Recently, they were announced as one of the headline acts for German festival Wacken Open Air, as well as performing at the upcoming 2021 Eurovision song contest.
On May 22, the band will join with five other previous winners to perform their hit song on the Rock the Roof segment on the competition.
Norwegian contestant Alexander didn't just sing about Fairytales in his perfromance, breaking records with the highest ever point total of 387 at the time.
The song, which won the 2009 contest, went on to top the charts in more than six countries, including Germany and America for three weeks.
Winning at the age of 23, Rybak is the youngest solo male winner of the contest – and went on to compete a second time in the competition in 2018.
Since then, the star has been involved in choosing Norway's more recent Eurovision entries in the hopes of securing another win for the country.
He took part in the Swedish edition of TV competition Let's Dance, reaching the final four, and worked as a commentator on Eurovision in 2011.
Alexander has been open about struggling with depression and an unidentified illness, as well as an addiction to sleep medication and antidepressants, which he went to rehab for in 2020.
Loreen took the Eurovision title home in 2012 with her hit song Euphoria, which reached number one in 15 counties following the contest.
As one of the most successful winners of the last decade, Loreen is still one of the Sweden's biggest pop stars, continuing to score big hits in the country.
Aside from her music career, Loreen is a passionate human rights activist who has met with local activists around the world whenever she performs.
In 2013, she was appointed the ambassador of the Swedish Committee for Afghanistan, taking a trip to Kabul to construct a primary school there.
She was announced as a patron for the World's Children's Prize in New York, and in 2014 met with Nobel Peace Prize winner Malala Yousafzai to discuss children's educational rights.

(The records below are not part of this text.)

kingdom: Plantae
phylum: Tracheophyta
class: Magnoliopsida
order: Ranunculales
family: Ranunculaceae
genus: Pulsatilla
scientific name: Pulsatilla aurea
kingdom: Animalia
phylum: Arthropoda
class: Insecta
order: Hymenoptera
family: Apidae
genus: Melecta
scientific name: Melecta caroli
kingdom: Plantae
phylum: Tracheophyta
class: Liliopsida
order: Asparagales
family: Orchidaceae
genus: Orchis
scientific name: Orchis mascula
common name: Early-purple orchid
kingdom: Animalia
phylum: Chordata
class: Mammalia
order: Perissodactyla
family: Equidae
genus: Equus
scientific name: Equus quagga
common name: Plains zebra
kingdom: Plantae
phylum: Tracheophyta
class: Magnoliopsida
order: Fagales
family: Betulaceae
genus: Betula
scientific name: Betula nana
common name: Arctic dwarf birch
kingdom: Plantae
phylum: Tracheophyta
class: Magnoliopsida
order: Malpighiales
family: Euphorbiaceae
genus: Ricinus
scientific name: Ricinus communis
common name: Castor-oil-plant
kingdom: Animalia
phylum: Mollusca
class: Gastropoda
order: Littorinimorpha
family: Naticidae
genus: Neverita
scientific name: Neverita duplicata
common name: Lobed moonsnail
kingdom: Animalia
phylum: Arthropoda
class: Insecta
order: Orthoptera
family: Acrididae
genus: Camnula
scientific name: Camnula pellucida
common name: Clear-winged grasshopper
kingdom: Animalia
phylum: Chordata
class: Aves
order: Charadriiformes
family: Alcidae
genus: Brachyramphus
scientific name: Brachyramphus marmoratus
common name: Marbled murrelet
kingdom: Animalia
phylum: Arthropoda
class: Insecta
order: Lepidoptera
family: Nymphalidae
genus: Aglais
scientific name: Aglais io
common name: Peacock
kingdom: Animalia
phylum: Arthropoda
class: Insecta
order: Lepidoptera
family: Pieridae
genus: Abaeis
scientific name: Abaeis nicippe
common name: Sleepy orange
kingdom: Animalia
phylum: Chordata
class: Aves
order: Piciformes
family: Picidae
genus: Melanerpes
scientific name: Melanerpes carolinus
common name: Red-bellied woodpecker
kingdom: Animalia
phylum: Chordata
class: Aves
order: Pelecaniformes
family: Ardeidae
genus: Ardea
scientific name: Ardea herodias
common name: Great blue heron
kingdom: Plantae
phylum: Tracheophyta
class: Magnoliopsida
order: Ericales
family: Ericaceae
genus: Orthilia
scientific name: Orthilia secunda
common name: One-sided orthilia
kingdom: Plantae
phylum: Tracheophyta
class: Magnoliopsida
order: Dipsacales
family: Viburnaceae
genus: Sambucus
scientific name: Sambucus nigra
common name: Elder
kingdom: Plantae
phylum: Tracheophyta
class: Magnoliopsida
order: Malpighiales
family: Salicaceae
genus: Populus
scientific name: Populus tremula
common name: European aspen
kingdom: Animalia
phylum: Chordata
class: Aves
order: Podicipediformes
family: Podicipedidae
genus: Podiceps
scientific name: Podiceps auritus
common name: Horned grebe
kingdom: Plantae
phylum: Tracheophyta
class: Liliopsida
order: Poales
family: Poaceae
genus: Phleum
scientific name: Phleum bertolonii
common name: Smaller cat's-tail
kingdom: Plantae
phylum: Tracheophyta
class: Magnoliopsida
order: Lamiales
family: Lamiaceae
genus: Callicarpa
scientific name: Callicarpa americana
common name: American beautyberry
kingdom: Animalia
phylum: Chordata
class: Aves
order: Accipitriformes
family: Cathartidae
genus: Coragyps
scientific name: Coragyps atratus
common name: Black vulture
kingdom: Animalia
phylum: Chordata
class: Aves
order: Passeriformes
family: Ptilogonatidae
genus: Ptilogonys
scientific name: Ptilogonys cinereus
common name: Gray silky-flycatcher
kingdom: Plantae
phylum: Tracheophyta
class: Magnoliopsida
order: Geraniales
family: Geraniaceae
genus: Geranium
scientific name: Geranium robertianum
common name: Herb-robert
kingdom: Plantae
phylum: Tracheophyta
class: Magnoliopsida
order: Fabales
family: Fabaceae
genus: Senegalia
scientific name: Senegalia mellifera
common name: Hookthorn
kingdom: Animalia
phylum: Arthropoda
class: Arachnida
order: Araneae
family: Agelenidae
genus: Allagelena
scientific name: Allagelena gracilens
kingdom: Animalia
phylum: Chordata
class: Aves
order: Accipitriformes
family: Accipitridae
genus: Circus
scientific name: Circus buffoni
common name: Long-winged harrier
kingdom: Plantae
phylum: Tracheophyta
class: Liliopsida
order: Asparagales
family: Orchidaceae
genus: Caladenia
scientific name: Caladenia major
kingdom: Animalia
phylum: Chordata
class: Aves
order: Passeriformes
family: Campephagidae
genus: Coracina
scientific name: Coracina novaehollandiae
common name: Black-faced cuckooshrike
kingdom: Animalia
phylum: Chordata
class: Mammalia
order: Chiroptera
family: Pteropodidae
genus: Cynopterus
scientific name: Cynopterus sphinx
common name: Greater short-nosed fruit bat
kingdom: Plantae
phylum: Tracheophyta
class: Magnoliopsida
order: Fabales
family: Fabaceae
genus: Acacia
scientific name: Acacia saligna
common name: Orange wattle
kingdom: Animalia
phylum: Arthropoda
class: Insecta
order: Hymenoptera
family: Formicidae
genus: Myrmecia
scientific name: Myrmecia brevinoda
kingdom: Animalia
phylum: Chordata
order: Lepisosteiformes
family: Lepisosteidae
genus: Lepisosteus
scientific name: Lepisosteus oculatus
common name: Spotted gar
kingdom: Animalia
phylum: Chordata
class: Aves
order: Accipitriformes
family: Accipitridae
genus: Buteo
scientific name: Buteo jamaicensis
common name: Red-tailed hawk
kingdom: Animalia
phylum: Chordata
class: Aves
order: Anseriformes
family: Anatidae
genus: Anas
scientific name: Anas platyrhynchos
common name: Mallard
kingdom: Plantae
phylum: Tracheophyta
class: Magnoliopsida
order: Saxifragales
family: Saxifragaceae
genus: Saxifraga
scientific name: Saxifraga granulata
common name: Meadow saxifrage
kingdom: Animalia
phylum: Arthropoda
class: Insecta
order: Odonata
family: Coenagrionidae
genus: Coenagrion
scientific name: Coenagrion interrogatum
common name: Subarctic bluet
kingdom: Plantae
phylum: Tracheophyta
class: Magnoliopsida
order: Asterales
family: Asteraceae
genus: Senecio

Earlier this year, Loreen became an ambassador for Unicef and frequently advocates on social media, including her own Instagram page.
Ausrian singer Thomas Neuwirth took to the Eurovision stage in 2014 as Conchita Wurst and took the trophy with Rise Like A Phoenix.
His career saw a steep rise after the performance, and the star was even asked to perform at the United Nations Office in Vienna the same year.
Conchita, a female character with a beard depicted by Neuwirth, has been seen as a cultural icon and LGBTQ rights activist across the world.
Her self titled album released in 2015 was popular around the world, and Thomas has continued to release albums as Conchita, most recently in 2018.
Conchita has performed at the Sydney Opera House and the London Palladium, as well as turning her hand to TV as a permanent judge on the drag competition reality series Queen of Drags.
The star came out as HIV positive on social media and explained that he has been receiving treatment for many years.
Salvador won the 2017 Eurovision competition with his song Amar Pelos Dois, ending the longest winless run in history for Portugal with 53 years.
He set a new highest ever points total achieved by an act when he was awarded a remarkable 758 points for his performance.
Despite his success on the stage, he announced his temporary hiatus from music shortly after the contest due to an ongoing heart problem.
The star underwent a successful heart transplant the same year, and was awarded an Order of Merit by Portugal's president Marcelo Rebelo de Sousa in 2018.
He returned to music the following year, and announced his third solo album, bpm, is due for release at the end of May 2021.
The long-awaited 65th Eurovision Song Contest Grand Final will air on Saturday May 22 on BBC One from 8pm.